Sounds interesting, care to give an example how you use it exactly? You dump everything to JSON and then simply run some RecordStream queries on the data? Or do you generate something visual?
If you're lucky enough to log straight to JSON, you can pipe straight into recs. Otherwise, recs-frommultire is a great way to get the stream started.
From there, I typically end up using recs-grep or recs-xform to filter or transform the raw data. This is when you can isolate the data of interest or exclude data you don't particularly want. You can also transform dates and times or change units of measure.
The actual analytics tend to be done with recs-collate. This lets you aggregate in almost any way you desire and get a ton of great stats out.
For presentation, reds-totable gives you a nice, quick glance at results, and recs-tognuplot gives you quick graphs.
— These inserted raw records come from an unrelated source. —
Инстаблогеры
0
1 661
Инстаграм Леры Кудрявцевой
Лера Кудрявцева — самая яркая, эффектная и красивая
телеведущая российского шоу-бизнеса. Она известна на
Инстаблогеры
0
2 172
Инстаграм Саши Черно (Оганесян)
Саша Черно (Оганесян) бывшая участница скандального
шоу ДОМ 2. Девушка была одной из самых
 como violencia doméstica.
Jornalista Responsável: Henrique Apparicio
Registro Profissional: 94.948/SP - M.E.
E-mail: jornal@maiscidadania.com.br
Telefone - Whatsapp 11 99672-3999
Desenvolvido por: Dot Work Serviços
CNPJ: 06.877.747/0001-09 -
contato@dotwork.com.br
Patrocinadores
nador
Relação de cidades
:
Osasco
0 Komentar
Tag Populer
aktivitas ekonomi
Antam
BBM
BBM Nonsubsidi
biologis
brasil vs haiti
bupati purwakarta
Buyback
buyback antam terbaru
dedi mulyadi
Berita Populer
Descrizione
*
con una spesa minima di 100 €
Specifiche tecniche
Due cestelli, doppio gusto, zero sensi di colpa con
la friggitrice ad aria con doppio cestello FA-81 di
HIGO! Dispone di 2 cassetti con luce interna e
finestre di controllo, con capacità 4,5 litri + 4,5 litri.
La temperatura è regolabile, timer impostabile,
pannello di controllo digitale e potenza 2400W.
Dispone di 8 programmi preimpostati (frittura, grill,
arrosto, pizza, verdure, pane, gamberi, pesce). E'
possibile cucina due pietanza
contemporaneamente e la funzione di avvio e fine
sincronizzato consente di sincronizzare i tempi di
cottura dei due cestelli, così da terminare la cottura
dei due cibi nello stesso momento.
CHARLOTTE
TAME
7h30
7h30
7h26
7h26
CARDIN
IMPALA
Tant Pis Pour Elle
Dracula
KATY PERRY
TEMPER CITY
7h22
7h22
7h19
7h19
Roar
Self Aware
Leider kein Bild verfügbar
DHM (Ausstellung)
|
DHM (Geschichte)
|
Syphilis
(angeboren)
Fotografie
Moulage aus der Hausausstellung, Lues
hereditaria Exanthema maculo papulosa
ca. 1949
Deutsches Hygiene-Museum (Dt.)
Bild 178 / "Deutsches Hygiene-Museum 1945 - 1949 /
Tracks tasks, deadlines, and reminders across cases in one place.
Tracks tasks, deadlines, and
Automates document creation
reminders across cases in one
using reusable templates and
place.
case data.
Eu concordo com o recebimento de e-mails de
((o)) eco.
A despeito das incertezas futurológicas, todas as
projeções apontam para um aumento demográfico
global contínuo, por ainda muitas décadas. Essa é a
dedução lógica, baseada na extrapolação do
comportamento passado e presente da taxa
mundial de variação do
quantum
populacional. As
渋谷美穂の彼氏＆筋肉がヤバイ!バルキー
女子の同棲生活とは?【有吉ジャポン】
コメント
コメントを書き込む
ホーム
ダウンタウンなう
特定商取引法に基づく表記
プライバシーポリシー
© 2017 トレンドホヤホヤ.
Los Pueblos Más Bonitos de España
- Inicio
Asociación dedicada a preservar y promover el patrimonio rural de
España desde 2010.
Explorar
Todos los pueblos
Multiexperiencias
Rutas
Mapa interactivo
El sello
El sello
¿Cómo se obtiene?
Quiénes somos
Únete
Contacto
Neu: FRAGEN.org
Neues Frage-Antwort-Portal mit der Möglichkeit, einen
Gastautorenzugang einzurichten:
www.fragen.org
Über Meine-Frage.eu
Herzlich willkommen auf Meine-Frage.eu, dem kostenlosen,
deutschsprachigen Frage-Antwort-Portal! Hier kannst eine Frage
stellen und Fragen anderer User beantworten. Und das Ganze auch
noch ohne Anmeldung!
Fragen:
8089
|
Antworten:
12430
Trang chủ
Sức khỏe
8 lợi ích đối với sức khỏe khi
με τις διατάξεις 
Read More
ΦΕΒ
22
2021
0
For additional fun and presentation, recs-tocsv is a good way to go.
A really, really, simple example:
1) cat your webserver log to recs-frommultire, defining an expression to pull our URLs, page lantencies, and response codes
2) pipe to recs-grep and filter out URLs that aren't of interest, like favico gets
2) pipe to recs-grep to select only 200s
3) pipe to recs-xform to translate dates into something like a utc millisecond
4) pipe to recs-collate to build a histogram of average latencies for each unique url
5) pipe to recs-totable for prettified output
The real power of the system lies in the ability to chain transforms. You can bucket out percentiles, dice by many dimensions, and collate along many axes. Best of all, since it's just shell commands, you can mix in perl or python for extra-complex steps.